> Your objective
Every line that contains "corners" must be located and copied from the data.

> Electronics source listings
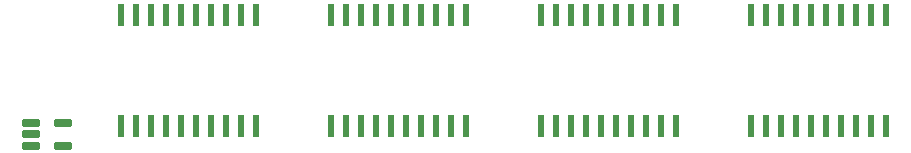
<source format=gbr>
%TF.GenerationSoftware,KiCad,Pcbnew,8.0.5*%
%TF.CreationDate,2025-08-25T13:08:50+09:00*%
%TF.ProjectId,TangConsoleDCJ11MEM,54616e67-436f-46e7-936f-6c6544434a31,rev?*%
%TF.SameCoordinates,Original*%
%TF.FileFunction,Paste,Top*%
%TF.FilePolarity,Positive*%
%FSLAX46Y46*%
G04 Gerber Fmt 4.6, Leading zero omitted, Abs format (unit mm)*
G04 Created by KiCad (PCBNEW 8.0.5) date 2025-08-25 13:08:50*
%MOMM*%
%LPD*%
G01*
G04 APERTURE LIST*
G04 Aperture macros list*
%AMRoundRect*
0 Rectangle with rounded corners*
0 $1 Rounding radius*
0 $2 $3 $4 $5 $6 $7 $8 $9 X,Y pos of 4 corners*
0 Add a 4 corners polygon primitive as box body*
4,1,4,$2,$3,$4,$5,$6,$7,$8,$9,$2,$3,0*
0 Add four circle primitives for the rounded corners*
1,1,$1+$1,$2,$3*
1,1,$1+$1,$4,$5*
1,1,$1+$1,$6,$7*
1,1,$1+$1,$8,$9*
0 Add four rect primitives between the rounded corners*
20,1,$1+$1,$2,$3,$4,$5,0*
20,1,$1+$1,$4,$5,$6,$7,0*
20,1,$1+$1,$6,$7,$8,$9,0*
20,1,$1+$1,$8,$9,$2,$3,0*%
G04 Aperture macros list end*
%ADD10R,0.558800X1.981200*%
%ADD11RoundRect,0.162500X-0.617500X-0.162500X0.617500X-0.162500X0.617500X0.162500X-0.617500X0.162500X0*%
G04 APERTURE END LIST*
D10*
%TO.C,U5*%
X66040000Y-27546300D03*
X67310000Y-27546300D03*
X68580000Y-27546300D03*
X69850000Y-27546300D03*
X71120000Y-27546300D03*
X72390000Y-27546300D03*
X73660000Y-27546300D03*
X74930000Y-27546300D03*
X76200000Y-27546300D03*
X77470000Y-27546300D03*
X77470000Y-18173700D03*
X76200000Y-18173700D03*
X74930000Y-18173700D03*
X73660000Y-18173700D03*
X72390000Y-18173700D03*
X71120000Y-18173700D03*
X69850000Y-18173700D03*
X68580000Y-18173700D03*
X67310000Y-18173700D03*
X66040000Y-18173700D03*
%TD*%
D11*
%TO.C,U6*%
X5080000Y-27310000D03*
X5080000Y-28260000D03*
X5080000Y-29210000D03*
X7780000Y-29210000D03*
X7780000Y-27310000D03*
%TD*%
D10*
%TO.C,U3*%
X30480000Y-27546300D03*
X31750000Y-27546300D03*
X33020000Y-27546300D03*
X34290000Y-27546300D03*
X35560000Y-27546300D03*
X36830000Y-27546300D03*
X38100000Y-27546300D03*
X39370000Y-27546300D03*
X40640000Y-27546300D03*
X41910000Y-27546300D03*
X41910000Y-18173700D03*
X40640000Y-18173700D03*
X39370000Y-18173700D03*
X38100000Y-18173700D03*
X36830000Y-18173700D03*
X35560000Y-18173700D03*
X34290000Y-18173700D03*
X33020000Y-18173700D03*
X31750000Y-18173700D03*
X30480000Y-18173700D03*
%TD*%
%TO.C,U4*%
X48260000Y-27546300D03*
X49530000Y-27546300D03*
X50800000Y-27546300D03*
X52070000Y-27546300D03*
X53340000Y-27546300D03*
X54610000Y-27546300D03*
X55880000Y-27546300D03*
X57150000Y-27546300D03*
X58420000Y-27546300D03*
X59690000Y-27546300D03*
X59690000Y-18173700D03*
X58420000Y-18173700D03*
X57150000Y-18173700D03*
X55880000Y-18173700D03*
X54610000Y-18173700D03*
X53340000Y-18173700D03*
X52070000Y-18173700D03*
X50800000Y-18173700D03*
X49530000Y-18173700D03*
X48260000Y-18173700D03*
%TD*%
%TO.C,U2*%
X12700000Y-27546300D03*
X13970000Y-27546300D03*
X15240000Y-27546300D03*
X16510000Y-27546300D03*
X17780000Y-27546300D03*
X19050000Y-27546300D03*
X20320000Y-27546300D03*
X21590000Y-27546300D03*
X22860000Y-27546300D03*
X24130000Y-27546300D03*
X24130000Y-18173700D03*
X22860000Y-18173700D03*
X21590000Y-18173700D03*
X20320000Y-18173700D03*
X19050000Y-18173700D03*
X17780000Y-18173700D03*
X16510000Y-18173700D03*
X15240000Y-18173700D03*
X13970000Y-18173700D03*
X12700000Y-18173700D03*
%TD*%
M02*

</source>
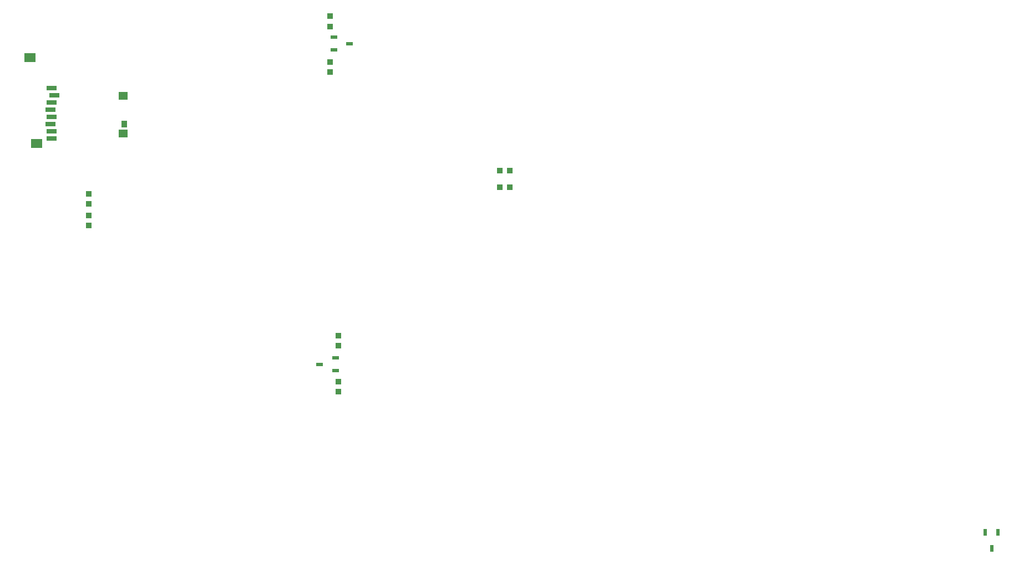
<source format=gbp>
G04*
G04 #@! TF.GenerationSoftware,Altium Limited,Altium Designer,22.10.1 (41)*
G04*
G04 Layer_Color=128*
%FSLAX25Y25*%
%MOIN*%
G70*
G04*
G04 #@! TF.SameCoordinates,F9F3A06B-563E-4FCB-9898-75D578650021*
G04*
G04*
G04 #@! TF.FilePolarity,Positive*
G04*
G01*
G75*
%ADD22R,0.03661X0.03425*%
%ADD29R,0.03425X0.03661*%
%ADD31R,0.02362X0.03937*%
%ADD150R,0.07000X0.05512*%
%ADD151R,0.03937X0.02362*%
%ADD152R,0.05512X0.05118*%
%ADD153R,0.03740X0.03937*%
%ADD154R,0.05906X0.03150*%
D22*
X65000Y296142D02*
D03*
Y290000D02*
D03*
X65063Y283197D02*
D03*
Y277055D02*
D03*
X209937Y369303D02*
D03*
Y375445D02*
D03*
Y396803D02*
D03*
Y402945D02*
D03*
X215063Y210697D02*
D03*
Y204555D02*
D03*
Y183197D02*
D03*
Y177055D02*
D03*
D29*
X318071Y300000D02*
D03*
X311929D02*
D03*
X318071Y310000D02*
D03*
X311929D02*
D03*
D31*
X603760Y92224D02*
D03*
X611240D02*
D03*
X607500Y82776D02*
D03*
D150*
X33737Y326228D02*
D03*
X29800Y378000D02*
D03*
D151*
X213256Y197240D02*
D03*
Y189760D02*
D03*
X203807Y193500D02*
D03*
X212244Y382760D02*
D03*
Y390240D02*
D03*
X221693Y386500D02*
D03*
D152*
X85509Y332528D02*
D03*
Y354969D02*
D03*
D153*
X86395Y338000D02*
D03*
D154*
X42753Y329339D02*
D03*
Y333669D02*
D03*
X41965Y338000D02*
D03*
X42753Y342331D02*
D03*
X41965Y346661D02*
D03*
X42753Y350992D02*
D03*
X44328Y355323D02*
D03*
X42753Y359653D02*
D03*
M02*

</source>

> Result
0 Rectangle with rounded corners*
0 $2 $3 $4 $5 $6 $7 $8 $9 X,Y pos of 4 corners*
0 Add a 4 corners polygon primitive as box body*
0 Add four circle primitives for the rounded corners*
0 Add four rect primitives between the rounded corners*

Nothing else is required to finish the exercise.